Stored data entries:
———
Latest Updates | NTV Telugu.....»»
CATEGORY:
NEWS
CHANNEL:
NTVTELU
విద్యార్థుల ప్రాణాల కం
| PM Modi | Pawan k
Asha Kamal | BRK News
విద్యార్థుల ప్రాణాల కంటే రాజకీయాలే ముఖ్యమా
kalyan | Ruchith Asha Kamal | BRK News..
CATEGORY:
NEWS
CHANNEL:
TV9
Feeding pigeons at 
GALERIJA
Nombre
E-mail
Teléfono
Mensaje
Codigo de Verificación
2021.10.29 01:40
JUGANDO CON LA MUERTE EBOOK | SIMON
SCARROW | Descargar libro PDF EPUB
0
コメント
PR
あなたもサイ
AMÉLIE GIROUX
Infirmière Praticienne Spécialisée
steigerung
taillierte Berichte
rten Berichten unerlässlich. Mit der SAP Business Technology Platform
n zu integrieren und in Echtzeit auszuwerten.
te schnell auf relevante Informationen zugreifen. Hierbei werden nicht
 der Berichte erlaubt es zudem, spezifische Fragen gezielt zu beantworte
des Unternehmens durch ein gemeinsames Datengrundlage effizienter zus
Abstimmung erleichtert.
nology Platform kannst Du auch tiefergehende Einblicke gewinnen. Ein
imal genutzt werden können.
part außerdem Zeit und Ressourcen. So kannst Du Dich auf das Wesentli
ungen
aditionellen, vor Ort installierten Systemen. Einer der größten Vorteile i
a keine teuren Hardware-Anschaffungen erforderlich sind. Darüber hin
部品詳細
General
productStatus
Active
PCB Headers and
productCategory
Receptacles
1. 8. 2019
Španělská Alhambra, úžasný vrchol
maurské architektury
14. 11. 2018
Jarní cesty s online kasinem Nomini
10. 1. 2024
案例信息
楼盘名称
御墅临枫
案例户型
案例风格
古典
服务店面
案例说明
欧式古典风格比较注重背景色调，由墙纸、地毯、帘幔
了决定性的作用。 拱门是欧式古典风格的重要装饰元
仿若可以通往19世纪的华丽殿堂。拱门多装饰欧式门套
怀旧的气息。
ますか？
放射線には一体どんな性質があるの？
———
» WHAT IS BEING ASKED: Above are the records; report each line in them that includes the word "kannst".

» RESULT FOR THIS TASK:
nology Platform kannst Du auch tiefergehende Einblicke gewinnen. Ein
part außerdem Zeit und Ressourcen. So kannst Du Dich auf das Wesentli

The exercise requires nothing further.